Aylık 2 Bin 500 TL gelirle itfaiye işçisi olarak çalıştığını belirten tutuklu sanık Zübeyir Bekiroğlu, suçlamaları reddetti. Sanık Bekiroğlu savunmasında , “Milli sporcuyum, milli takım antrenörüyüm. Hayatımı insanların kurtarılmasına adadım. İmkanım olmasına rağmen başka bölüme gitmedim. Sağlık sorunlarım var. İş akdim feshedildi. Ben rüşvet alıp veren bir adam olsam 94 model arabaya mı binerim. Benim hiç kimseyle görüşmem de yok. Ben milletvekili adayı da oldum. Bana bunu niye yaptıklarını biliyorum. Allah’a havale ediyorum. Adalete güveniyorum. Tahliyemi istiyorum” diye konuştu.
Diğer tutuklu sanıklar ve avukatları da tahliye talebinde bulunarak rüşvet iddialarını reddetti.
ÜYE HAKİM KARARA ŞERH KOYDU
Ara kararını açıklayan mahkeme heyeti savunmalarını yapan 13 tutuksuz sanığın tamamını tutukluluğun gerektirdiği şartlar bulunmadığından oy çokluğuyla tahliyelerine karar verildi. Sanıklar hakkında yurt dışına çıkış yasağı konulurken üye hakimlerden Bora Coşar tahliye kararına karşı oy kullandı. Duruşma ertelendi.
İDDİANAMEDEN
İstanbul Cumhuriyet Başsavcılığı tarafından tamamlanan soruşturmada aralarında İtfaiye Daire Başkanı Ali Karahan, İtfaiye müdür yardımcısı Abdullah Akıncı’nın da bulunduğu 13’ü tutuklu 129 şüpheli hakkında iddianame hazırlandı. Şüphelilerden 6’sına ‘rüşvet almak ve vermek’ suçundan 3 yıldan 12 yıla kadar, diğer şüphelilere ise hem rüşvet hem de ‘resmi belgede sahtecilik’ suçlarından 7 yıldan 25 yıla kadar ayrı ayrı cezalandırılması isteniyor.

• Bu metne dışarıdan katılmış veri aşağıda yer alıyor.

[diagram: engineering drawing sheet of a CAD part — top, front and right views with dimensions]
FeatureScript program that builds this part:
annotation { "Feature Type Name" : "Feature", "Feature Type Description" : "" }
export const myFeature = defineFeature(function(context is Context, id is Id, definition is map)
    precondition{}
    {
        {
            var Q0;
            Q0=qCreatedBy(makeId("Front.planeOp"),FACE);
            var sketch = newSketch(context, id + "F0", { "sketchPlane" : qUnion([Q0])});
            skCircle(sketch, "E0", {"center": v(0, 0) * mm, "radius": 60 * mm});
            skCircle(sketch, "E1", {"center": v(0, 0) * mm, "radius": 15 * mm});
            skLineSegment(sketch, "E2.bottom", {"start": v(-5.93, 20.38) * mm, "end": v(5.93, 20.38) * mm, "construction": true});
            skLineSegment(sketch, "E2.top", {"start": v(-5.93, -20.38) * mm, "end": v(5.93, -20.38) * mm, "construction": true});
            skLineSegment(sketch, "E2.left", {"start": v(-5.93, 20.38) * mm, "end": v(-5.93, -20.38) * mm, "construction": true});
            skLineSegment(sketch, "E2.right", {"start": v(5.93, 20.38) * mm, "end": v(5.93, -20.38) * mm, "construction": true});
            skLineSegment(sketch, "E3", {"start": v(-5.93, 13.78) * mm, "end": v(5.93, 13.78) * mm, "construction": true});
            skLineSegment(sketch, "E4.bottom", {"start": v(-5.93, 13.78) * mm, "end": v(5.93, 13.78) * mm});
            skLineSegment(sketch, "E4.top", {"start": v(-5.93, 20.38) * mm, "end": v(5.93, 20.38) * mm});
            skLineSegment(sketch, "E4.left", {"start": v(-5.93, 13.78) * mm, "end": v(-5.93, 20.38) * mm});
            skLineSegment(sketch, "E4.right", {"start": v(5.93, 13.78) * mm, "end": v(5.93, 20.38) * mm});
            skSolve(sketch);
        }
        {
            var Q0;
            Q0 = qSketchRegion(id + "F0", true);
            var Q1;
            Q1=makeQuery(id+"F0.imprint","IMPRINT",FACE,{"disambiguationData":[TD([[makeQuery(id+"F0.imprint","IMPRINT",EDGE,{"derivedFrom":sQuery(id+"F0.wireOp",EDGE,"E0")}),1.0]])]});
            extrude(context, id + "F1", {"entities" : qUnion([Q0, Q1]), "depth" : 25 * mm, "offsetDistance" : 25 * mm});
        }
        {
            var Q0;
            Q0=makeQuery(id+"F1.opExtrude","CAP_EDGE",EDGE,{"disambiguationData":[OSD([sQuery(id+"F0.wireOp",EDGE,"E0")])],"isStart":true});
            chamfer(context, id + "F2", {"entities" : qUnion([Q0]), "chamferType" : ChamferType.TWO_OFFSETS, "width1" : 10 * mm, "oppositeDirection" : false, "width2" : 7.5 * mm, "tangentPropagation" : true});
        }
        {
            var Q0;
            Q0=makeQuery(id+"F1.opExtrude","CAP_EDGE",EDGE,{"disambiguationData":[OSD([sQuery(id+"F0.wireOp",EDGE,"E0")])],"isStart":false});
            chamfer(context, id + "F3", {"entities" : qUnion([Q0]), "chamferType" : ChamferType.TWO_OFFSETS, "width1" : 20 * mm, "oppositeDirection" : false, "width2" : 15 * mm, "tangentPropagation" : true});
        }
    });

Şüphelilerin 42 kez rüşvet alıp verme, resmi belgede sahtecilik gibi eyleme karıştığı ifade edilen iddianamede kamu görevlilerinin, binaların yangından korunmasını denetleyen görevlilere, yeterliliği olmayan işyerleriyle anlaşarak ‘uygunluk’ raporu verildiği ve bunun karşılığında rüşvet aldıklarının tespit edildiği belirtildi.